Field of Work: Direct-care workers—nursing assistants, home health aides, and personal care attendants in North Carolina.

Problem Synopsis: Like many other states with a graying population, North Carolina faced a looming shortage in its long-term-care workforce. When Better Jobs Better Care was launched, about 70 percent of the state’s long-term-care workforce was choosing to leave jobs each year.

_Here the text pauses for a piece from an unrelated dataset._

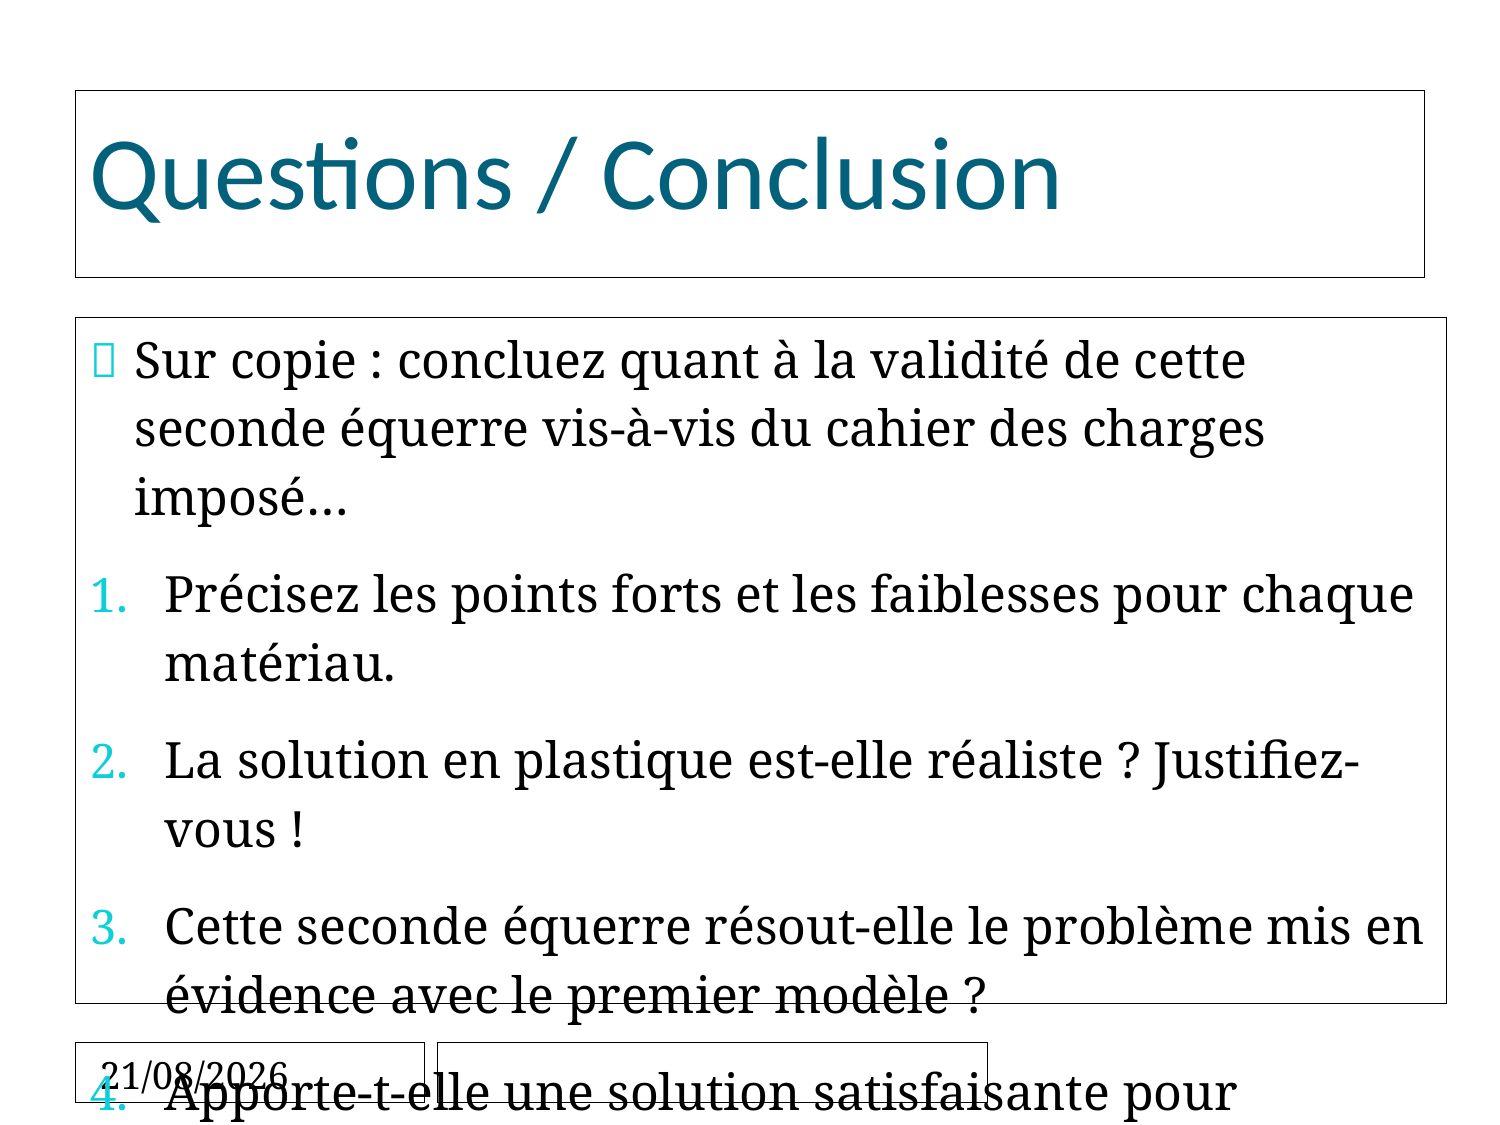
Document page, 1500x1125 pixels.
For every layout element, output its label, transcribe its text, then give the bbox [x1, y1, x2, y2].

title Questions / Conclusion [75, 90, 1425, 278]
list Sur copie : concluez quant à la validité de cette seconde équerre vis-à-vis du cahier des charges imposé… Précisez les points forts et les faiblesses pour chaque matériau. La solution en plastique est-elle réaliste ? Justifiez-vous ! Cette seconde équerre résout-elle le problème mis en évidence avec le premier modèle ? Apporte-t-elle une solution satisfaisante pour autant ? Quel paramètre faut-il améliorer dans l’ensemble ? [75, 317, 1447, 1004]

Synopsis of the Work: From 2003 to 2009, the North Carolina Foundation for Advanced Health Programs worked with a team of stakeholders and consumers to create a voluntary, special state license designed to promote the recruitment and retention of direct-care workers. The coalition also created a website and a set of documents to help long-term care providers in North Carolina and other states apply for the special license. Ten long-time partners were part of the initial Better Jobs Better Care coalition led by the North Carolina Foundation for Advanced Health Programs.

Key Findings/Results

  • Over the project period, the North Carolina Foundation and its partners:

    • Created the North Carolina New Organizational Vision Award (NC NOVA). The voluntary, special state license is awarded to long-term care providers who meet a set of criteria.
    • Recruited some 60 providers to participate as pilot sites for the licensure process.
    • Developed a website with a set of resources to help North Carolina providers apply for the special license. The team also produced a guide to help other states “jump start” the special licensure process at a lower cost.